While we wish there was a way for us to plug our hologram projector in and magically appear in front of all of our students (and to be able to see if they are sitting up straight), those tools aren’t available for us yet. One way that we can continue to build ensemble skills on specific pieces of music is by sharing top-quality recordings and asking students to work up to being able to play along with those recordings. A number of adult community bands are not so different from some school bands in that not many of the musicians practice outside of rehearsal and they have other things going on in their lives. I have found that providing high-quality recordings can help them maximize the effectiveness of their practice outside of rehearsals.

There are many online programs and apps that most of you were already using to assist students in practicing and allow you to monitor their progress remotely. If you aren’t using these, find a local colleague who can get you and your students up to speed. However, there are other assets available to you that you may not have thought of.

For years, The U.S. Army Field Band has presented hundreds of clinics in schools annually. However, many are unaware of the incredible video tutorials that they have available for free online. Their video clinics include: Understanding the Oboe, Flute Fundamentals, Improving Your Clarinet Section, Bassoon Basics, Horn Playing Past and Present, A Player’s Guide to Trombone, A Trumpeter’s Resource, Tuba & Euphonium, The Complete Percussionist, Saxophone Standard, The Joy of Singing, and Inside the Big Band. These can be assigned to sections followed by chat room discussion of the key points learned. They are also fantastic refreshers for those of us whose secondary instrument skills may have decayed.

Also included on their site is “Perspectives – Resources for Jazz Education.” This includes royalty-free big band charts (Grades 1-6) with downloadable parts and scores and playalong tracks. The tracks are furnished with and without soloists performing so your students can practice their improvisation skills with the Jazz Ambassadors as their back-up band! Also, all of their CDs with extended program notes are available (some conducted by yours truly!). The link is armyfieldband.com/education.

The U.S. Army Band “Pershing’s Own” has similar royalty-free play-along products for The Army Blues and The Army Strolling Strings, as well as links to all of their extensive recording library. Find it at usarmyband.com.

The U.S. Marine Band has some educational clinics and a wide variety of recordings online at marineband.marines.mil/educational.

There’s also an online resource that’s been shared with SBO readers previously. It’s called “Sound Like This!” and has links to wind and string player performances. It’s on my website at ThomasPalmatier.com.
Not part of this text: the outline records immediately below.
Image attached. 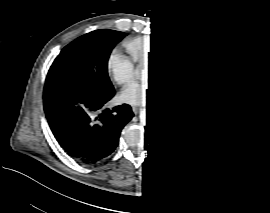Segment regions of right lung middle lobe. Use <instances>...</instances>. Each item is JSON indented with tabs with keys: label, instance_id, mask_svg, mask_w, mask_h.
Here are the masks:
<instances>
[{
	"label": "right lung middle lobe",
	"instance_id": "dd1d6c3e",
	"mask_svg": "<svg viewBox=\"0 0 270 213\" xmlns=\"http://www.w3.org/2000/svg\"><path fill=\"white\" fill-rule=\"evenodd\" d=\"M125 35L102 29L77 38L54 60L45 85H83L102 92L114 90L108 77L107 63L112 49Z\"/></svg>",
	"mask_w": 270,
	"mask_h": 213
}]
</instances>
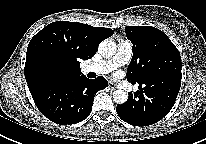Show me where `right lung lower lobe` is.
<instances>
[{
	"mask_svg": "<svg viewBox=\"0 0 206 144\" xmlns=\"http://www.w3.org/2000/svg\"><path fill=\"white\" fill-rule=\"evenodd\" d=\"M107 85V80L102 76L94 80L82 76L72 81L46 83L30 93L40 112L48 119L70 125L89 116L95 94Z\"/></svg>",
	"mask_w": 206,
	"mask_h": 144,
	"instance_id": "1",
	"label": "right lung lower lobe"
}]
</instances>
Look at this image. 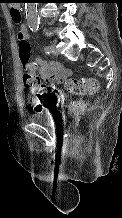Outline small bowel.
Masks as SVG:
<instances>
[{
	"instance_id": "obj_1",
	"label": "small bowel",
	"mask_w": 122,
	"mask_h": 218,
	"mask_svg": "<svg viewBox=\"0 0 122 218\" xmlns=\"http://www.w3.org/2000/svg\"><path fill=\"white\" fill-rule=\"evenodd\" d=\"M20 28L27 32L25 25ZM32 63L36 66L35 70L38 72L39 78L45 84H64L71 76V71L63 68L56 61L35 58Z\"/></svg>"
}]
</instances>
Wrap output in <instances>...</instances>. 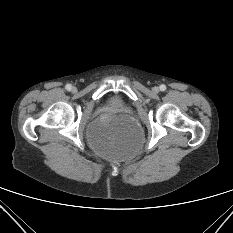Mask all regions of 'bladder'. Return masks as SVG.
<instances>
[{
	"label": "bladder",
	"instance_id": "31cf9c89",
	"mask_svg": "<svg viewBox=\"0 0 233 233\" xmlns=\"http://www.w3.org/2000/svg\"><path fill=\"white\" fill-rule=\"evenodd\" d=\"M133 124L122 126H106L90 134V142L94 150L107 159H126L133 156L139 146V142H133L131 138H124L120 135L121 130L129 131ZM136 131V126H134ZM140 137V136H139Z\"/></svg>",
	"mask_w": 233,
	"mask_h": 233
}]
</instances>
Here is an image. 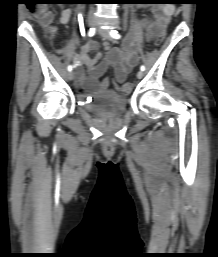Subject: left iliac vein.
Segmentation results:
<instances>
[{
    "label": "left iliac vein",
    "instance_id": "obj_1",
    "mask_svg": "<svg viewBox=\"0 0 218 257\" xmlns=\"http://www.w3.org/2000/svg\"><path fill=\"white\" fill-rule=\"evenodd\" d=\"M98 34L104 39V40H110L111 39V36H110V33L107 29L103 28V27H100L98 29ZM143 77V72L140 70L138 71L137 73V78L138 79H141Z\"/></svg>",
    "mask_w": 218,
    "mask_h": 257
}]
</instances>
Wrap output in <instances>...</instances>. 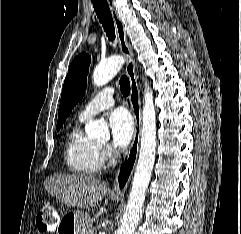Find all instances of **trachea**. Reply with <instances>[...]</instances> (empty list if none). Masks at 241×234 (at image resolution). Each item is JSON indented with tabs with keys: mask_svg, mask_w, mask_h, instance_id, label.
Instances as JSON below:
<instances>
[{
	"mask_svg": "<svg viewBox=\"0 0 241 234\" xmlns=\"http://www.w3.org/2000/svg\"><path fill=\"white\" fill-rule=\"evenodd\" d=\"M97 17L102 24L106 36L110 41L115 39L114 21L111 15L109 5L106 0H91ZM121 92L127 96L130 92V81L127 76L123 75L119 81Z\"/></svg>",
	"mask_w": 241,
	"mask_h": 234,
	"instance_id": "obj_1",
	"label": "trachea"
}]
</instances>
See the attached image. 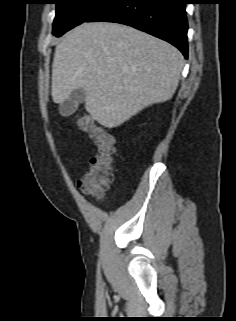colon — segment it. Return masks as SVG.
Listing matches in <instances>:
<instances>
[{"label":"colon","mask_w":236,"mask_h":321,"mask_svg":"<svg viewBox=\"0 0 236 321\" xmlns=\"http://www.w3.org/2000/svg\"><path fill=\"white\" fill-rule=\"evenodd\" d=\"M77 127L89 133L96 147V153L89 160V165L79 181L82 193L93 199H100L113 182L114 140L106 129L89 115L81 116L76 121Z\"/></svg>","instance_id":"obj_1"}]
</instances>
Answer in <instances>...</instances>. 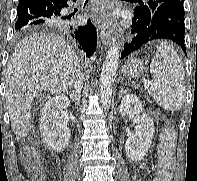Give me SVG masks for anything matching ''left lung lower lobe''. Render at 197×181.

If you encounter dead links, please let me know so I can fix them.

While this has focused on how you can remotely enhance the musical skills of your students, how about using this time to improve your skills? Haven’t had enough time to review new literature, listen to recordings, read back issues of SBO Magazine, study scores, or read books? (Check out Colonel’s Book Club in previous SBO issues). Now’s the time! Feel free to visit my website and the many other great resources provided by SBO, NAfME, NBA, ABA, ASTA, ASBDA, Conductor’s Guild….. you get the idea. This unplanned “sabbatical,” used properly, can result in students refocused on improving individual performance led by a teacher who is energized and full of new ideas.

Colonel (Retired) Thomas H. Palmatier is the former leader and commander of The U.S. Army Band “Pershing’s Own” and commander and conductor of The United States Army Field Band. He holds degrees in music education from the Crane School of Music (State University of New York at Potsdam) and Truman State University as well as a Master of Strategic Studies degree from the U.S. Army War College.